女人卻不在意,翻了個白眼,冷笑道:“那哪能叫意外啊?她女兒放學的時候遇到了小混混,想要錢,沒有,結果就被……”

“你積點兒口德成嗎!”老人幾乎是吼了出來,其他幾個吃早飯的客人紛紛側目,他卻管不了那麽多:“你們以前好歹還是朋友!你能別說了嗎?!”

“喲,李老頭,我們倆怎麽就朋友了?”女人抬起頭,冷笑一聲:“做朋友也是要門當戶對的,知道嗎?就她那種人,甩了自己原來的老公帶著女兒跟姘頭結婚了,也配跟我做朋友嗎?”

不等老人接話,那女人就又一次轉向了白真。

“她女兒啊,可是被人**後殺掉的,屍體就那麽光天化日的被擺在街口,要多難看就有多難看呢。”

老人歎了口氣,沒有再說什麽,轉身招待別的客人去了。

白真低下頭,沒有再理會那個女人說了什麽,快速地吃掉了麵前的早飯,然後離開了那家店。

十字路口的花壇邊上,女人還坐在那裏,仔細打量著來往的女學生,有幾個在她的身後大肆嘲笑著什麽,白真聽不清,但他看得見女人臉上那焦急的表情,還有手裏握著的東西。

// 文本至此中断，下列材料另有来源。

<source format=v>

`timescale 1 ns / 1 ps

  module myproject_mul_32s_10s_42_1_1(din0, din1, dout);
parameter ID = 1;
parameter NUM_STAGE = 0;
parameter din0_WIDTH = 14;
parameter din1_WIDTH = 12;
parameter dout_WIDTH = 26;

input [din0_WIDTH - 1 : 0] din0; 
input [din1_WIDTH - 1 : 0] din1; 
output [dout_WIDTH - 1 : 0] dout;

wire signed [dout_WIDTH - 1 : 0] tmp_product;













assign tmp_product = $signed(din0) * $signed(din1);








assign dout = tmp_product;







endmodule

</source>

直到走進了,他才看清那是一頂淡粉色的編織帽,興許是時間長了,那粉色變得有些暗淡,像是悶上了一層薄薄的灰。

“先生!先生!”

出乎白真意料,那女人在他與自己擦身而過後竟然追了上來,他轉過頭,對方顯然是打扮過,頭發也不似前幾天那樣亂,臉上也多了一分神采。

“有事嗎?”

白真與她保持著三步的距離,看著女人朝自己露出了一個和善的微笑。

“那天……報警的人,是你吧?”她有些小心翼翼的說道:“雖然沒人告訴我們,但我也猜得到,那天晚上……很抱歉影響到你休息了。”

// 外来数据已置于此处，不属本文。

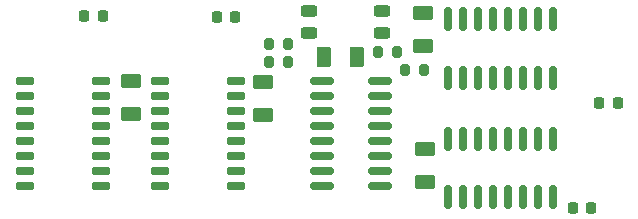
<source format=gbr>
G04 #@! TF.GenerationSoftware,KiCad,Pcbnew,6.0.11*
G04 #@! TF.CreationDate,2024-12-01T17:45:41+01:00*
G04 #@! TF.ProjectId,CCS_analog_mux-16in-18out,4343535f-616e-4616-9c6f-675f6d75782d,rev?*
G04 #@! TF.SameCoordinates,Original*
G04 #@! TF.FileFunction,Paste,Top*
G04 #@! TF.FilePolarity,Positive*
%FSLAX46Y46*%
G04 Gerber Fmt 4.6, Leading zero omitted, Abs format (unit mm)*
G04 Created by KiCad (PCBNEW 6.0.11) date 2024-12-01 17:45:41*
%MOMM*%
%LPD*%
G01*
G04 APERTURE LIST*
G04 Aperture macros list*
%AMRoundRect*
0 Rectangle with rounded corners*
0 $1 Rounding radius*
0 $2 $3 $4 $5 $6 $7 $8 $9 X,Y pos of 4 corners*
0 Add a 4 corners polygon primitive as box body*
4,1,4,$2,$3,$4,$5,$6,$7,$8,$9,$2,$3,0*
0 Add four circle primitives for the rounded corners*
1,1,$1+$1,$2,$3*
1,1,$1+$1,$4,$5*
1,1,$1+$1,$6,$7*
1,1,$1+$1,$8,$9*
0 Add four rect primitives between the rounded corners*
20,1,$1+$1,$2,$3,$4,$5,0*
20,1,$1+$1,$4,$5,$6,$7,0*
20,1,$1+$1,$6,$7,$8,$9,0*
20,1,$1+$1,$8,$9,$2,$3,0*%
G04 Aperture macros list end*
%ADD10RoundRect,0.200000X0.200000X0.275000X-0.200000X0.275000X-0.200000X-0.275000X0.200000X-0.275000X0*%
%ADD11RoundRect,0.200000X-0.200000X-0.275000X0.200000X-0.275000X0.200000X0.275000X-0.200000X0.275000X0*%
%ADD12RoundRect,0.243750X0.456250X-0.243750X0.456250X0.243750X-0.456250X0.243750X-0.456250X-0.243750X0*%
%ADD13RoundRect,0.150000X-0.825000X-0.150000X0.825000X-0.150000X0.825000X0.150000X-0.825000X0.150000X0*%
%ADD14RoundRect,0.150000X0.150000X-0.825000X0.150000X0.825000X-0.150000X0.825000X-0.150000X-0.825000X0*%
%ADD15RoundRect,0.250000X-0.625000X0.375000X-0.625000X-0.375000X0.625000X-0.375000X0.625000X0.375000X0*%
%ADD16RoundRect,0.150000X0.650000X0.150000X-0.650000X0.150000X-0.650000X-0.150000X0.650000X-0.150000X0*%
%ADD17RoundRect,0.218750X0.218750X0.256250X-0.218750X0.256250X-0.218750X-0.256250X0.218750X-0.256250X0*%
%ADD18RoundRect,0.250000X0.375000X0.625000X-0.375000X0.625000X-0.375000X-0.625000X0.375000X-0.625000X0*%
%ADD19RoundRect,0.250000X0.625000X-0.375000X0.625000X0.375000X-0.625000X0.375000X-0.625000X-0.375000X0*%
G04 APERTURE END LIST*
D10*
X68345000Y-38840000D03*
X66695000Y-38840000D03*
X70635000Y-40380000D03*
X68985000Y-40380000D03*
D11*
X57455000Y-39740000D03*
X59105000Y-39740000D03*
X57455000Y-38200000D03*
X59105000Y-38200000D03*
D12*
X67030000Y-37257500D03*
X67030000Y-35382500D03*
X60840000Y-35402500D03*
X60840000Y-37277500D03*
D13*
X61945000Y-41335000D03*
X61945000Y-42605000D03*
X61945000Y-43875000D03*
X61945000Y-45145000D03*
X61945000Y-46415000D03*
X61945000Y-47685000D03*
X61945000Y-48955000D03*
X61945000Y-50225000D03*
X66895000Y-50225000D03*
X66895000Y-48955000D03*
X66895000Y-47685000D03*
X66895000Y-46415000D03*
X66895000Y-45145000D03*
X66895000Y-43875000D03*
X66895000Y-42605000D03*
X66895000Y-41335000D03*
D14*
X72615500Y-36119500D03*
X73885500Y-36119500D03*
X75155500Y-36119500D03*
X76425500Y-36119500D03*
X77695500Y-36119500D03*
X78965500Y-36119500D03*
X80235500Y-36119500D03*
X81505500Y-36119500D03*
X81505500Y-41069500D03*
X80235500Y-41069500D03*
X78965500Y-41069500D03*
X77695500Y-41069500D03*
X76425500Y-41069500D03*
X75155500Y-41069500D03*
X73885500Y-41069500D03*
X72615500Y-41069500D03*
D15*
X70540000Y-38350000D03*
X70540000Y-35550000D03*
D16*
X48220000Y-50215000D03*
X48220000Y-48945000D03*
X48220000Y-47675000D03*
X48220000Y-46405000D03*
X48220000Y-45135000D03*
X48220000Y-43865000D03*
X48220000Y-42595000D03*
X48220000Y-41325000D03*
X54720000Y-41325000D03*
X54720000Y-42595000D03*
X54720000Y-43865000D03*
X54720000Y-45135000D03*
X54720000Y-46405000D03*
X54720000Y-47675000D03*
X54720000Y-48945000D03*
X54720000Y-50215000D03*
X36790000Y-50215000D03*
X36790000Y-48945000D03*
X36790000Y-47675000D03*
X36790000Y-46405000D03*
X36790000Y-45135000D03*
X36790000Y-43865000D03*
X36790000Y-42595000D03*
X36790000Y-41325000D03*
X43290000Y-41325000D03*
X43290000Y-42595000D03*
X43290000Y-43865000D03*
X43290000Y-45135000D03*
X43290000Y-46405000D03*
X43290000Y-47675000D03*
X43290000Y-48945000D03*
X43290000Y-50215000D03*
D14*
X72615500Y-46216000D03*
X73885500Y-46216000D03*
X75155500Y-46216000D03*
X76425500Y-46216000D03*
X77695500Y-46216000D03*
X78965500Y-46216000D03*
X80235500Y-46216000D03*
X81505500Y-46216000D03*
X81505500Y-51166000D03*
X80235500Y-51166000D03*
X78965500Y-51166000D03*
X77695500Y-51166000D03*
X76425500Y-51166000D03*
X75155500Y-51166000D03*
X73885500Y-51166000D03*
X72615500Y-51166000D03*
D17*
X53044700Y-35902100D03*
X54619700Y-35902100D03*
X41817800Y-35800500D03*
X43392800Y-35800500D03*
X85442500Y-43220000D03*
X87017500Y-43220000D03*
X83181800Y-52094600D03*
X84756800Y-52094600D03*
D15*
X70670000Y-49850000D03*
X70670000Y-47050000D03*
D18*
X62140000Y-39290000D03*
X64940000Y-39290000D03*
D19*
X45755000Y-41322000D03*
X45755000Y-44122000D03*
X56990000Y-41420000D03*
X56990000Y-44220000D03*
M02*

</source>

“呃,沒事的。”白真撓了撓頭,他沒料到對方會為了這種事情來道謝,“你沒有事就好了。”

女人不好意思的笑了笑,“我前夫的脾氣不太好,雖然已經跟他離婚了,但還是經常來鬧,不過沒關係,已經過去了。”

她的語氣帶著再明顯不過的喜悅,白真有些鬧不明白,但也隻是禮貌地點了點頭,想說句什麽然後離開,結果就看見女人伸出了手。

細長的手指慢慢鬆開,那頂編織帽被她遞到了白真的眼皮底下。

“我女兒已經被找到了,我想,她大概已經不喜歡這樣的帽子了。”女人說道:“可以麻煩你替我送給需要的人嗎?我丈夫已經派人來接我了,我現在在等他,走不開。”

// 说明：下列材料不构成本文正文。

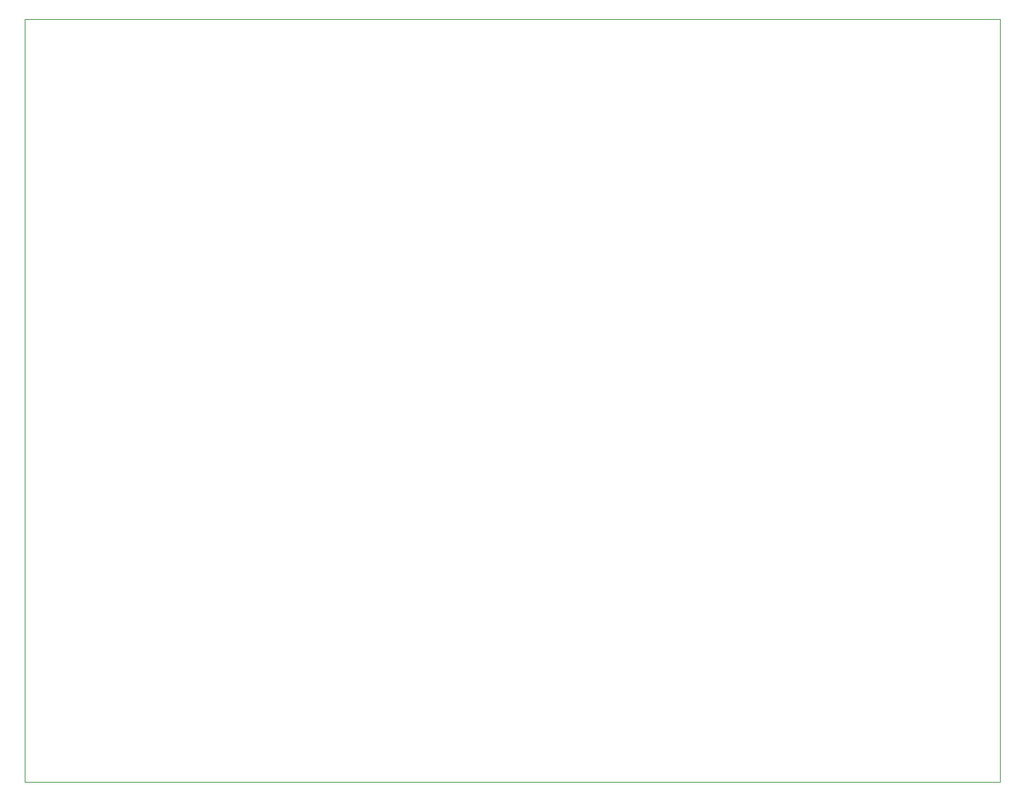
<source format=gbr>
G04 #@! TF.GenerationSoftware,KiCad,Pcbnew,(5.1.2-1)-1*
G04 #@! TF.CreationDate,2021-12-03T18:04:06-05:00*
G04 #@! TF.ProjectId,TMP76C75T,544d5037-3643-4373-9554-2e6b69636164,rev?*
G04 #@! TF.SameCoordinates,Original*
G04 #@! TF.FileFunction,Profile,NP*
%FSLAX46Y46*%
G04 Gerber Fmt 4.6, Leading zero omitted, Abs format (unit mm)*
G04 Created by KiCad (PCBNEW (5.1.2-1)-1) date 2021-12-03 18:04:06*
%MOMM*%
%LPD*%
G04 APERTURE LIST*
%ADD10C,0.050000*%
G04 APERTURE END LIST*
D10*
X83820000Y-143510000D02*
X200660000Y-143510000D01*
X200660000Y-52070000D02*
X83820000Y-52070000D01*
X200660000Y-52070000D02*
X200660000Y-143510000D01*
X83820000Y-52070000D02*
X83820000Y-143510000D01*
M02*

</source>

“這……你可以丟掉,或者放在哪,需要的人當然會拿的。”白真皺了皺眉,他想到那頂帽子曾經的主人遭遇了什麽,就千百個不願意去碰。

女人的臉上露出了失望的神色,但是很快,她就又一次恢複了笑容。

“是我太失禮了,剛剛與你說上話,就想這樣拜托你,抱歉,可能是長期服用藥物,讓我的腦子已經有些混亂了。”她收回了手,繼續說道:“隻是我太開心了,想要與人一起分享這個喜訊,所以……”

“喜訊?”白真不解道:“什麽喜訊?”

“我丈夫告訴我,我的女兒找到了。”她說這話的時候,臉上似是有光自內心煥發,白真這才發覺,這個女人的容貌很是秀麗,而當她開口說話的時候,聲音也變得悅耳了起來。

“她現在就在離這裏不遠的地方,我丈夫昨天來找過我,說今天會派人來接我,跟我女兒重聚,啊,來了。”她伸出手,理了理自己的頭發,將那頂帽子放在了花壇裏,就走到了馬路邊上,揮了揮手。

遠遠地開來了一輛藍色的商務車,停在了女人的麵前。

“再見,先生,還是謝謝你那天的見義勇為。”女人朝他笑了笑,拉開了車門,坐了進去。

車窗玻璃上貼著的是反光玻璃,白真看不太清裏麵的情況,但是在女人拉開車門的時候,他很確定自己看見了一個熟悉的輪廓。

那是他的母親,坐在駕駛座上,麵無表情的看著門外的自己。